Cross-disciplinary challenges
The WAAM project provides just the kind of challenge that the University of Waikato graduate and former Tauranga Boys’ College student thrives on.
Ben cut his engineering teeth while on work placement at TiDA in the third year of his undergraduate degree at Waikato. After his placement, TiDA offered him the chance to take on a PhD project. That was in the summer of 2013 and he has been there ever since.
Today, Ben holds a Bachelor of Engineering (First Class Honours), is a research engineer at TiDA, and part-time PhD student, in a job he loves.
His work covers a range of engineering disciplines including mechanical, materials, mechatronics, automation, and software.
“These fields all overlap in metal 3D printing processes, so I’ve developed quite a versatile range of skills to tackle the engineering challenges in this field,” he says.
Examples of parts made or repaired using robotic welding 3D printing with WAAM technology.
Working with Waikato University to develop machine-learning
Work is ongoing to develop the software, which controls the robot, to allow for great efficiency and precision.
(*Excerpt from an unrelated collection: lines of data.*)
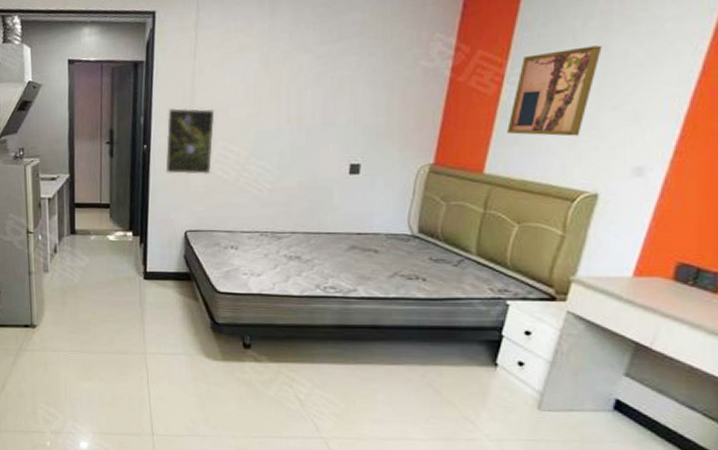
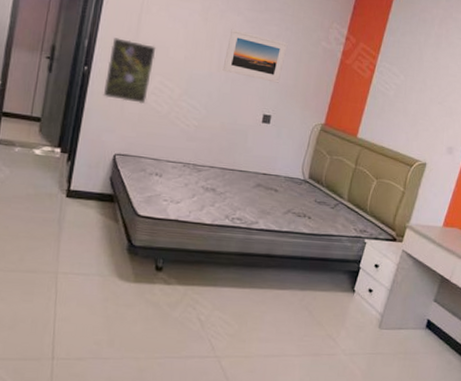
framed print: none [293,70,373,124] -> present [222,29,288,83]
wall art: present [507,45,602,137] -> none [375,54,435,119]

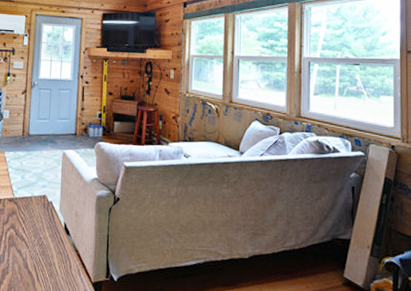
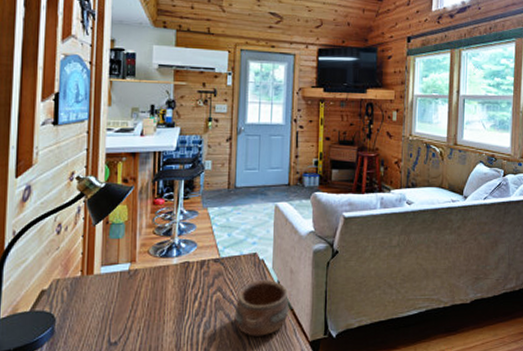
pottery: none [25,221,74,274] -> present [234,280,289,336]

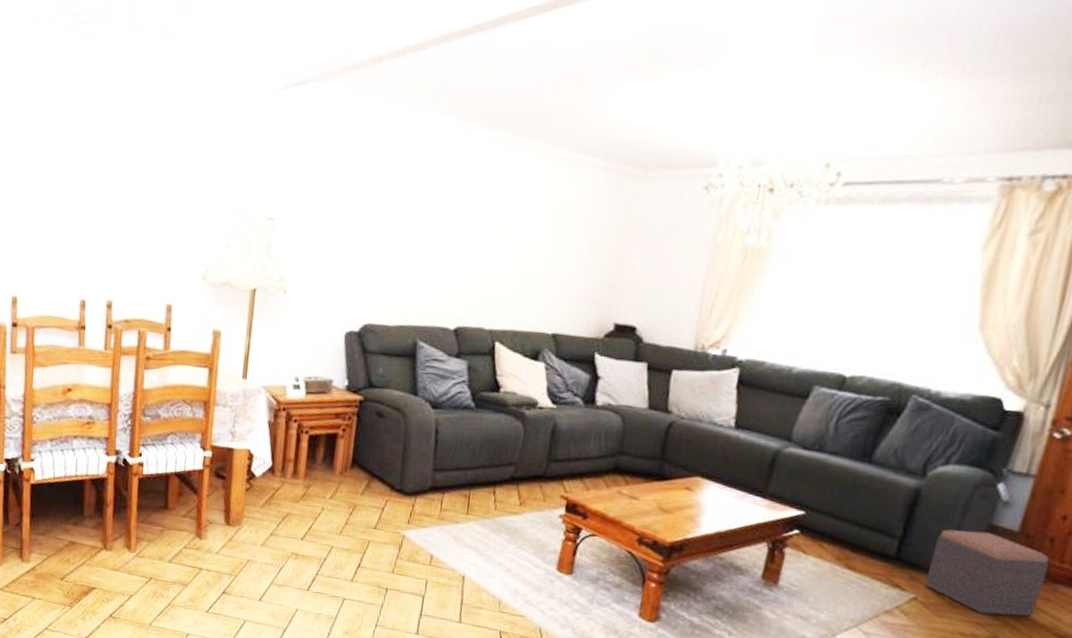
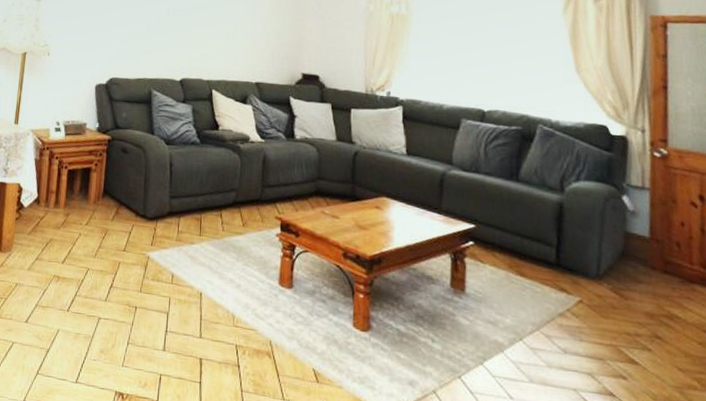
footstool: present [924,529,1049,617] -> none [585,237,682,316]

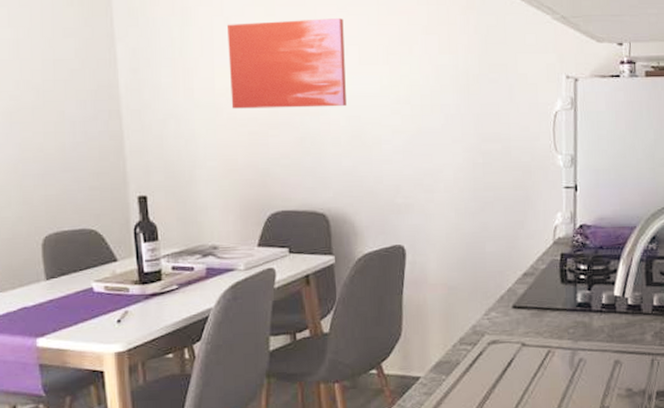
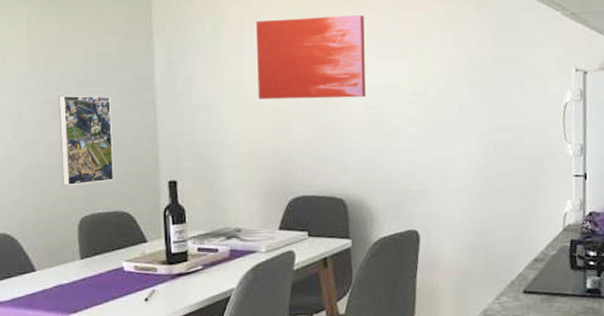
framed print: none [14,104,79,203] -> present [58,95,115,186]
TiDA is collaborating with machine learning researchers at the University of Waikato to develop this modelling even further.
Computer science student Le Son completed a summer research project at TiDA, investigating how machine learning can be applied to the process for monitoring and control. A large amount of data is generated from the 3D printing process; Le Son is taking this data and using machine-learning methods to try to model information about the part being printed.
“Every part we have printed we have used a new method of motion control and a new method of how the weld is laid down,” says Ben.
“As we print one part, we recognise shortcomings and areas for improvement in that process and come up with new ideas which are moved on to another iteration. We use this practical experience of making the parts to feed back into the software and the process development.”
Le Son, who is in his third year of study, says the summer internship has been a highlight of his time at Waikato.
“Apart from the new skills I’ve developed in image processing, I believe the workplace experience I’ve gained at TiDA will make me more employable once I’ve graduated,” he says.
Team work makes the dream work
Each day brings a new challenge for the TiDA team of four.
The company was formed to help New Zealand companies develop titanium metallurgy products, and provides research capability for other metals, ceramics and composites. It works on a variety of projects, many funded by the Ministry of Business, Innovation and Employment (MBIE), and actively collaborates with Callaghan Innovations, GNS Science, the University of Waikato and other tertiary providers.
“Our work involves bringing new technologies into the country where we introduce them to the New Zealand market, develop them, see what the business case is and then, potentially, spin out into production,” says Ben.
Which is precisely what happened when TiDA investigated a separate metals manufacturing process called Selective Laser Melting (SLM). That led to the creation of another business, RAM3D, which now provides this as a manufacturing service to companies both here and abroad.
Ben, 29, is nearing the end of his PhD study which is based around the SLM metal 3D printing technology, investigating how material properties may be modified by introducing additives into this process.
The young engineer is proud to be part of the TiDA team and small business success story.
“We’ve got a great team and we work really well together to solve complex problems with unique solutions,” says Ben.
“Tauranga offers so many opportunities in the engineering and robotics fields - I couldn’t think of a better place to be.”
Team TiDA: Simon Barker (Commercial Manager), Le Son (University of Waikato summer research student), Ben Jackson (Research Engineer), Mike Fry (CEO), Aamir Mukhtar (Research Engineer).